I couldn’t find anything similar to this on Google, maybe I just wasn’t googling the right things.

So at work they installed some new computers recently which both have one network interface each and both are set to dhcp and both are running Ubuntu 7.04.

At work they have two connections to the outside world, one is a Telstra link (192.168.0.9 -> 192.168.0.82 -> Internet), and the other is an Internode connection (192.168.0.254).

The first two addresses in both sets of brackets are gateways. 192.168.0.9 is the DHCP server for the whole 192.168.0.* network, as well as the first gateway. 192.168.0.254 is a router which connects to Internode. 192.168.0.82 is another router, which the DHCP server (192.168.0.9) uses as it’s default gateway. This means that every computer that 192.168.0.9 assigns an IP address to, it will set it’s default gateway to 192.168.0.9 which forwards to 192.168.0.82, which is the wrong connection! Confused yet?

Shortly after realising this we noticed that if we did: [term] route del default gw 192.168.0.9 route add default gw 192.168.0.254 [/term]
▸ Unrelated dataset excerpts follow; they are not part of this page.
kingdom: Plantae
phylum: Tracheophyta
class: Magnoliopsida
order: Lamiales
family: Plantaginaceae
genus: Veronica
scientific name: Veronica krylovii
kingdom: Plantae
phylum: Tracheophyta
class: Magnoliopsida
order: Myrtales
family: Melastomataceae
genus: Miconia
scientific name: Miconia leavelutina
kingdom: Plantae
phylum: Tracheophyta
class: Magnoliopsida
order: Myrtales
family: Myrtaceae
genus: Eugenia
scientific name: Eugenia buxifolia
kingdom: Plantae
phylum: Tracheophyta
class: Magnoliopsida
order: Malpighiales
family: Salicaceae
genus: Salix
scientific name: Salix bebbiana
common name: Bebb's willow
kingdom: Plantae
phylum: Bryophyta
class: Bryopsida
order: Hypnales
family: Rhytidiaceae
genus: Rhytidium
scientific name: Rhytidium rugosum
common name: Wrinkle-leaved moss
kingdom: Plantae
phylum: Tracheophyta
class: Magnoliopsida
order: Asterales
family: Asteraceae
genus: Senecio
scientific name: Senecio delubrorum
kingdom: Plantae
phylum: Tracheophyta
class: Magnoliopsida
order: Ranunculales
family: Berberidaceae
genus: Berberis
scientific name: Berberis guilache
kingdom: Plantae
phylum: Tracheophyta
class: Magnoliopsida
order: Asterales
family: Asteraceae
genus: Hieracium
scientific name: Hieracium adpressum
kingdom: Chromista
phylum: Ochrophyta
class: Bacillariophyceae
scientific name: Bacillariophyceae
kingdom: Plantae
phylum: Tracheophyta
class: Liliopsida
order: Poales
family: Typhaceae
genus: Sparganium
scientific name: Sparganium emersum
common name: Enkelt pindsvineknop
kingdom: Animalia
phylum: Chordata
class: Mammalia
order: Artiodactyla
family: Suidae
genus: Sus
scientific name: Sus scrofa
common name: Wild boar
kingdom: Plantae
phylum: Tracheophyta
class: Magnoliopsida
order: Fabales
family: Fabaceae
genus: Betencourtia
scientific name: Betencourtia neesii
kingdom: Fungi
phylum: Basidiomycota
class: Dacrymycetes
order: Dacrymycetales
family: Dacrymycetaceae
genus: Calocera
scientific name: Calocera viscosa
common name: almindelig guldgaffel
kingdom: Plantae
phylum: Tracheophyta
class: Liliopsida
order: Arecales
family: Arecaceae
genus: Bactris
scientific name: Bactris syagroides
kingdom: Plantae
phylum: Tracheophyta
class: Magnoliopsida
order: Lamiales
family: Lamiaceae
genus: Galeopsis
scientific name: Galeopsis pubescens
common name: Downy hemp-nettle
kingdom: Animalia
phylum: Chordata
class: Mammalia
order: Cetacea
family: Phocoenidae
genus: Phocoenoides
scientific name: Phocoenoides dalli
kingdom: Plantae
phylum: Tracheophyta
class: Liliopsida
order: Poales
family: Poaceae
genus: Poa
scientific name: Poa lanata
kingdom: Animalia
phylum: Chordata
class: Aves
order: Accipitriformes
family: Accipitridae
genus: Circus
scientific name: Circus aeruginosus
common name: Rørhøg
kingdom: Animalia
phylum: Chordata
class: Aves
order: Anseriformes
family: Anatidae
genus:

…it would set the default gateway to 192.168.0.254, the correct one! We figured that if we rebooted it would remember this setting. We were wrong. Upon rebooting it reverts back to 192.168.0.9 and we were back at square one.

Anuj suggested that we make an init.d script and Adam suggested using update-rc.d to get it to run on startup. So that’s what we did. (Ours was originally named “route_del”, I thought I’d give it a better name here.

[code=’/etc/init.d/fix_routes’] #!/bin/bash route del default gw 192.168.0.9 route add default gw 192.168.0.254 [/code]

And then entered the command:

[code] sudo update-rc.d fix_routes defaults [/code]

And rebooted. Upon rebooting the computer the default route was set at 192.168.0.254 and we weren’t connected to crappy Telstra any more!

Edit: Adam, the guy who basically runs [url=http://offbeat-zero.net/pulse]WSI[/url], has informed me that if I add the lines: [code] up route del gw 192.168.0.82 up route add gw 192.168.0.254 down route del gw 192.168.0.254 down route add gw 192.168.0.82 [/code] to /etc/network/interfaces just under the definition of my network interface (eth0) it will do the same thing and is much less of a hack than our solution.